» Task item
The answer must be the full listing, word for word, with no pictures in it.

** Opening The data block **

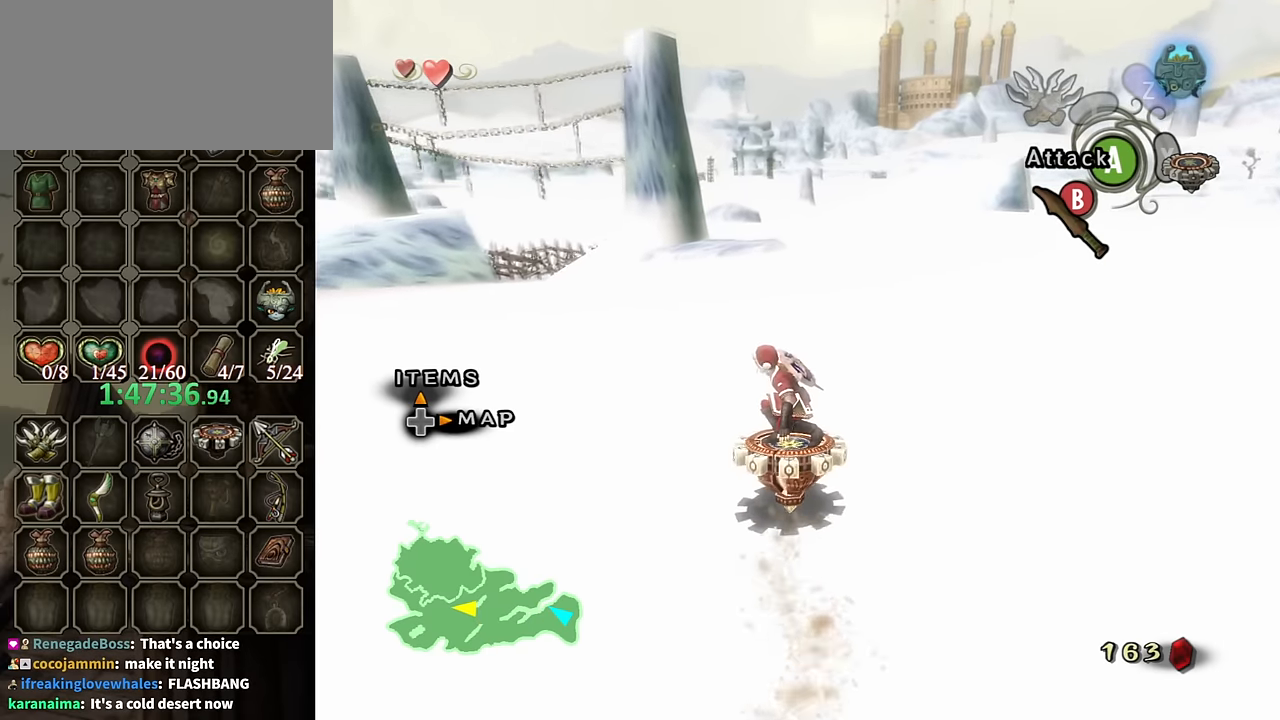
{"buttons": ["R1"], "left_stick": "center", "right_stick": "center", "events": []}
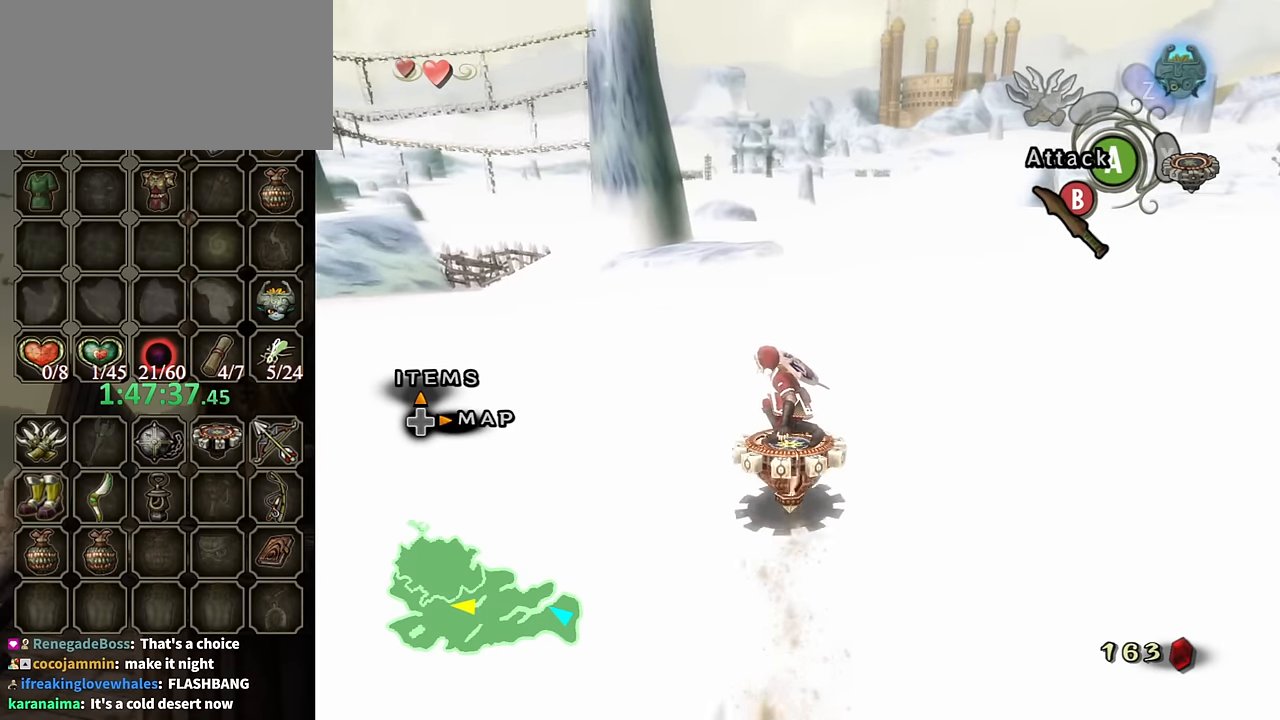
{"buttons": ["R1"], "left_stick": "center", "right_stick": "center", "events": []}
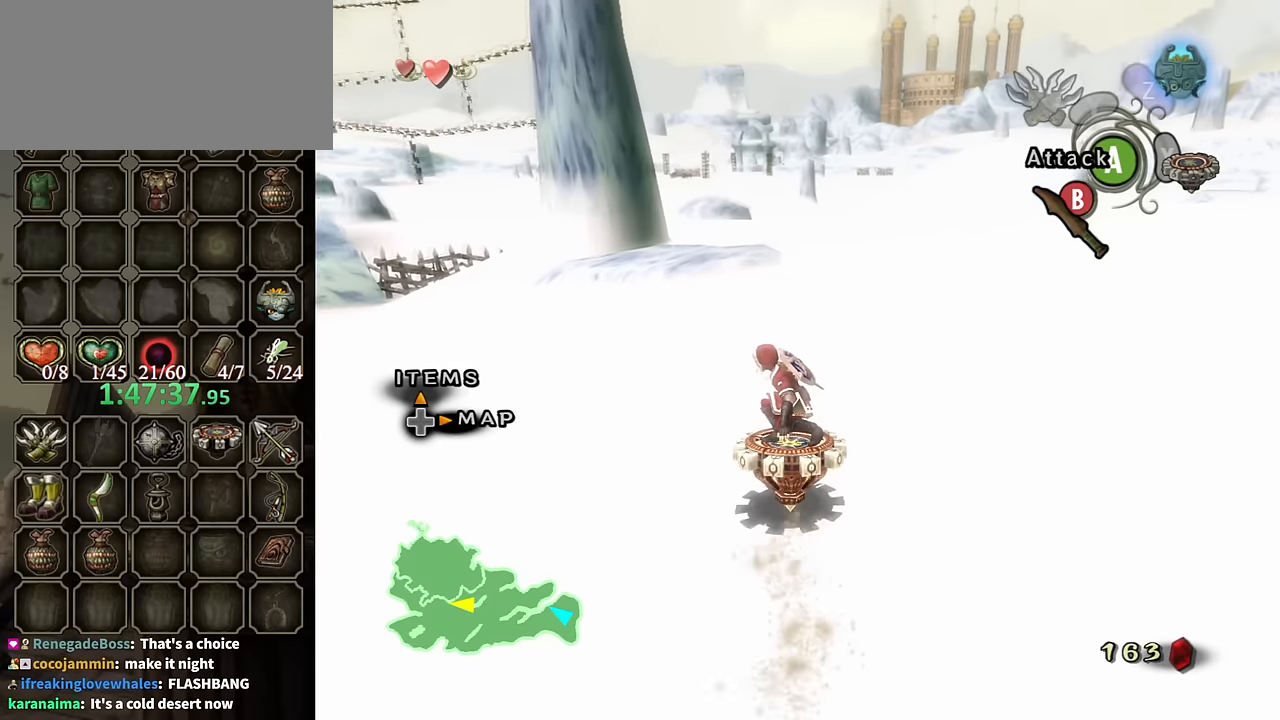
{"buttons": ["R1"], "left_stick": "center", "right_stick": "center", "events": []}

** Closing The data block **

» Answer for this exercise
{"buttons": ["R1"], "left_stick": "center", "right_stick": "center", "events": []}
{"buttons": ["R1"], "left_stick": "center", "right_stick": "center", "events": []}
{"buttons": ["R1"], "left_stick": "center", "right_stick": "center", "events": []}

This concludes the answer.